The problem>
Look below and pull out each line with the word "LORD".

(Beginning of Available records)

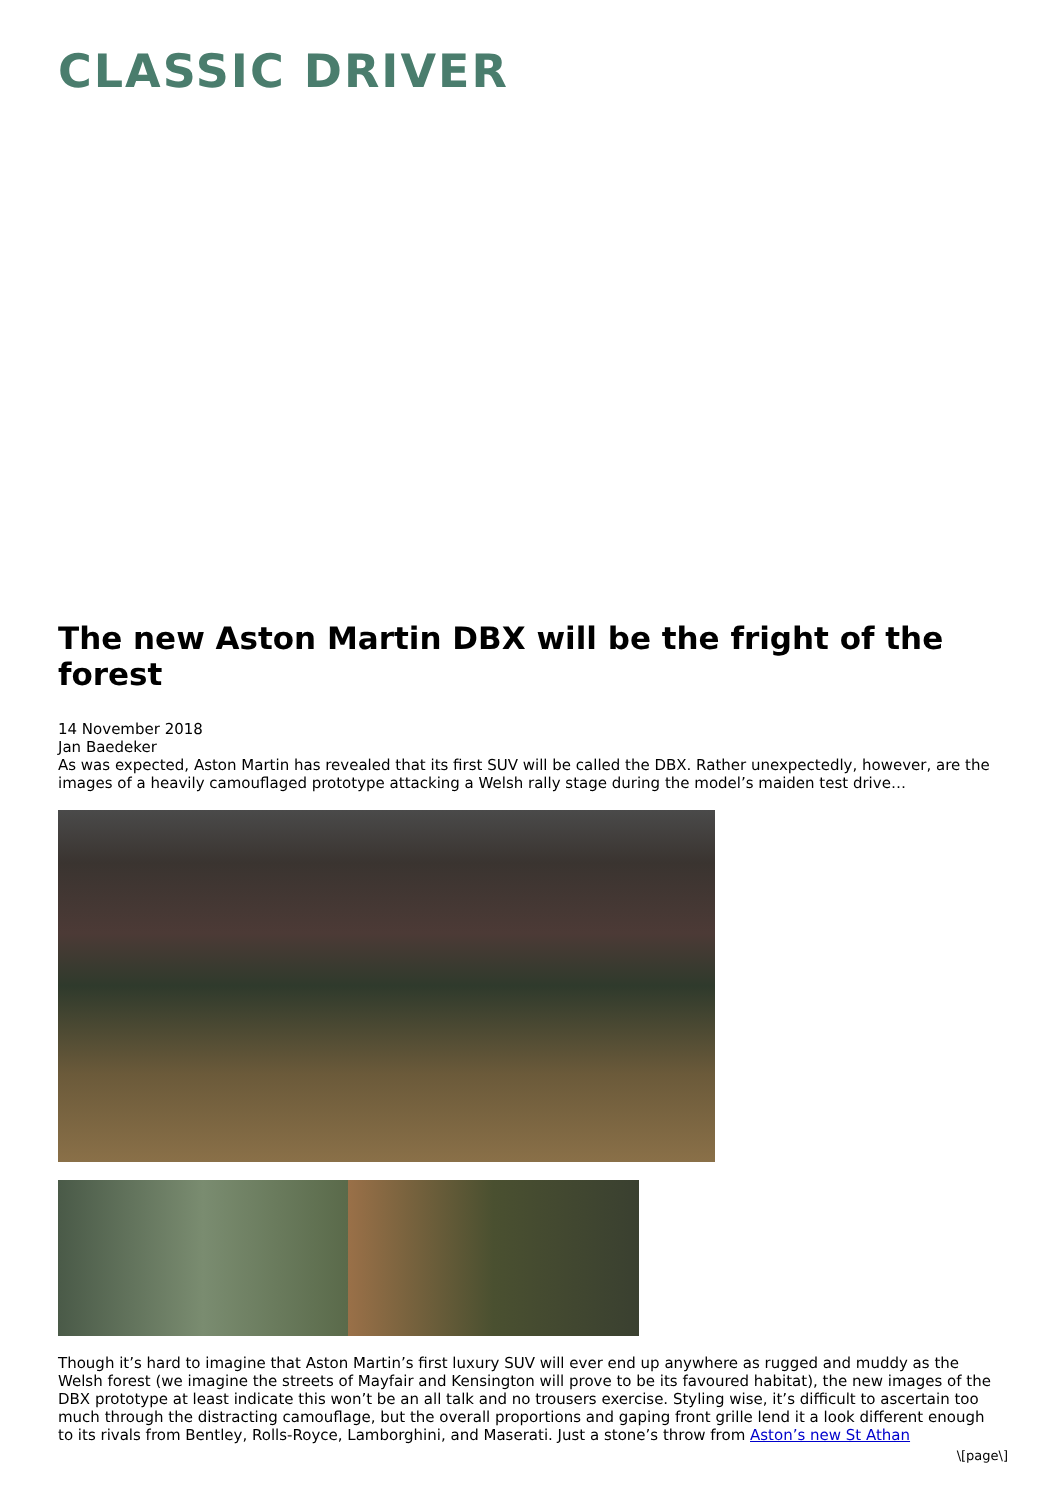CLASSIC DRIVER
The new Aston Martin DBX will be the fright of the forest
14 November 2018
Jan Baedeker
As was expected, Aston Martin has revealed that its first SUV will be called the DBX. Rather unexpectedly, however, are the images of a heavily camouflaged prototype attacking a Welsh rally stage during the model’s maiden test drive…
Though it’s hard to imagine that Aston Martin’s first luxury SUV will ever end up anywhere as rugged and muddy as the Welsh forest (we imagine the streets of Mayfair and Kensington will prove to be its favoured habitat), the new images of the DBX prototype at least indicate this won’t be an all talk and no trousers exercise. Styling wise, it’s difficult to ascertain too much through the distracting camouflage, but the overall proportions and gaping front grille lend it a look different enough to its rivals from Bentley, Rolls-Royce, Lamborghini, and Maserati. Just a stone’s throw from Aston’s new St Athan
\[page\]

(End of Available records)
(Beginning of Available records)

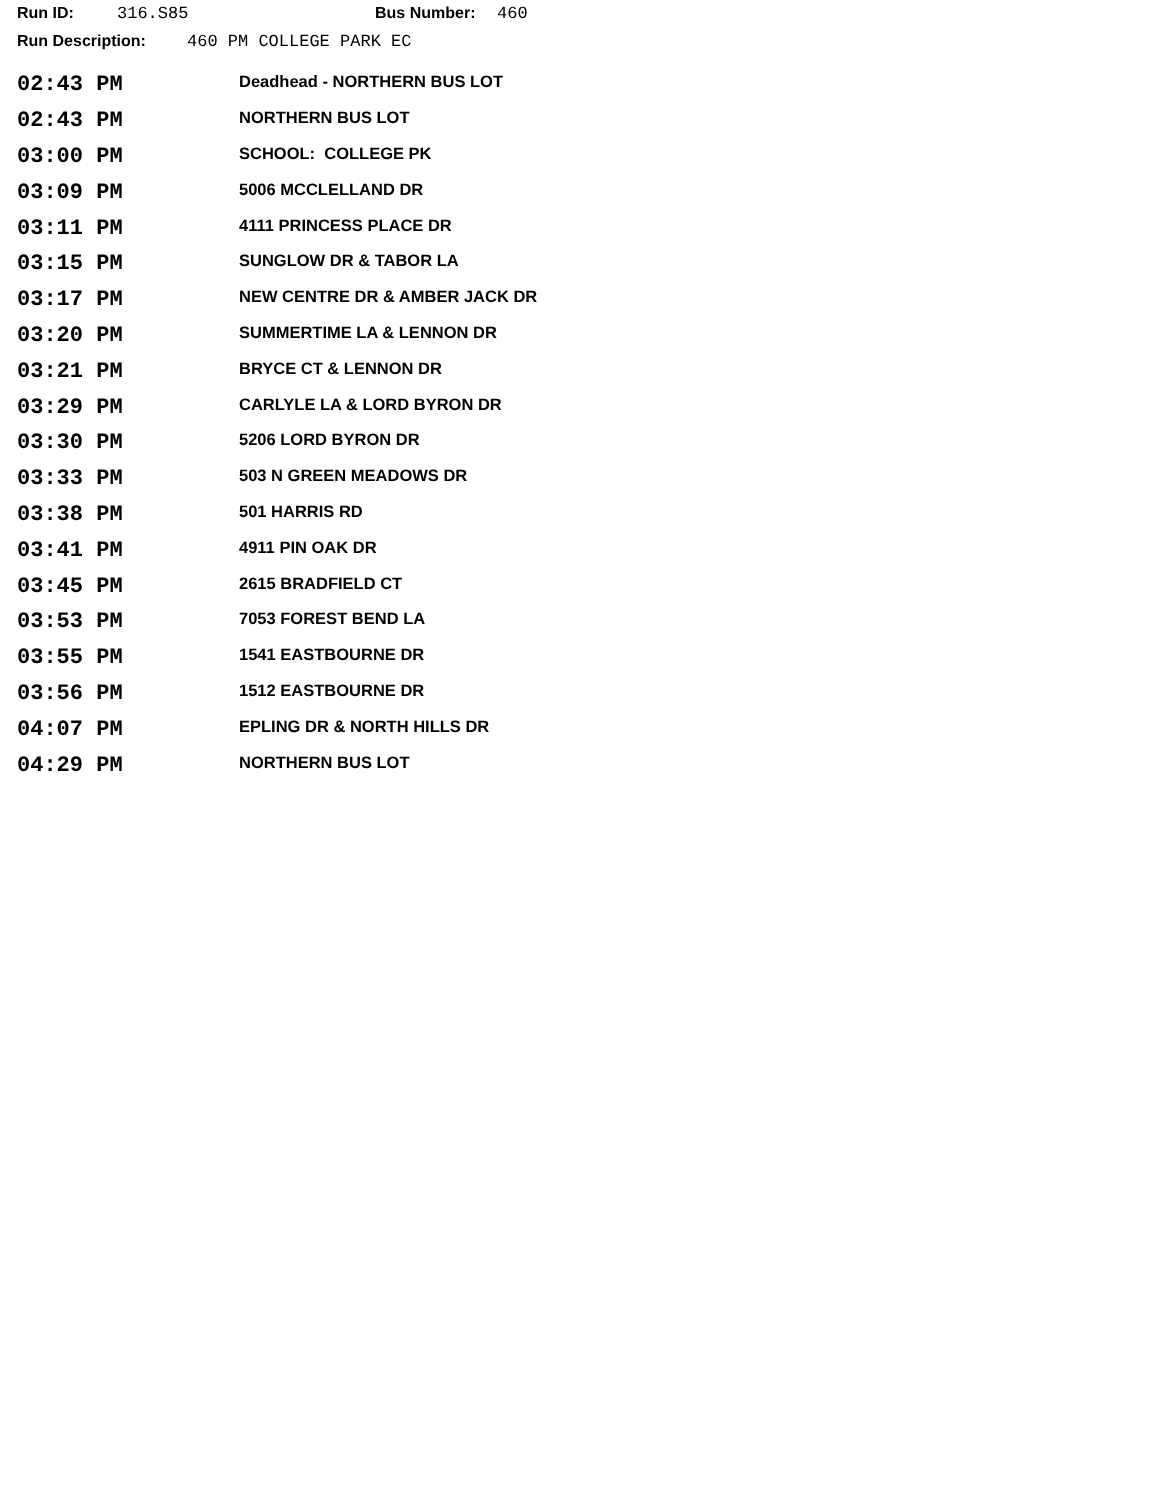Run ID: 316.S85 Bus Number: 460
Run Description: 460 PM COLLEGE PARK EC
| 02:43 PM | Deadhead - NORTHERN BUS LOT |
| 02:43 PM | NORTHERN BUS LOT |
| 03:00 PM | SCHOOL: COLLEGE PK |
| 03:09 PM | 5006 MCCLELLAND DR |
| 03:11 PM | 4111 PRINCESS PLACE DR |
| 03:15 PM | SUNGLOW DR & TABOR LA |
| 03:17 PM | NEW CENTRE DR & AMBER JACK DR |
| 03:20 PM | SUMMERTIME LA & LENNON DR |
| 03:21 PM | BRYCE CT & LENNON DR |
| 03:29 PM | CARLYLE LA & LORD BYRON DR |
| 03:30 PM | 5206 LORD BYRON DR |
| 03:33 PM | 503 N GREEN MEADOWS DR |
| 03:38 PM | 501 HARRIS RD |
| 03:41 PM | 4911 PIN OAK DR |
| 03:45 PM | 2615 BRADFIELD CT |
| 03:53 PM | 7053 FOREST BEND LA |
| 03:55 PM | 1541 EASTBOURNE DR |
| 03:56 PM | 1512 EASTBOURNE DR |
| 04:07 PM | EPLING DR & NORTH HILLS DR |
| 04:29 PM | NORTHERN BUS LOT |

(End of Available records)

Expected answer>
| 03:29 PM | CARLYLE LA & LORD BYRON DR |
| 03:30 PM | 5206 LORD BYRON DR |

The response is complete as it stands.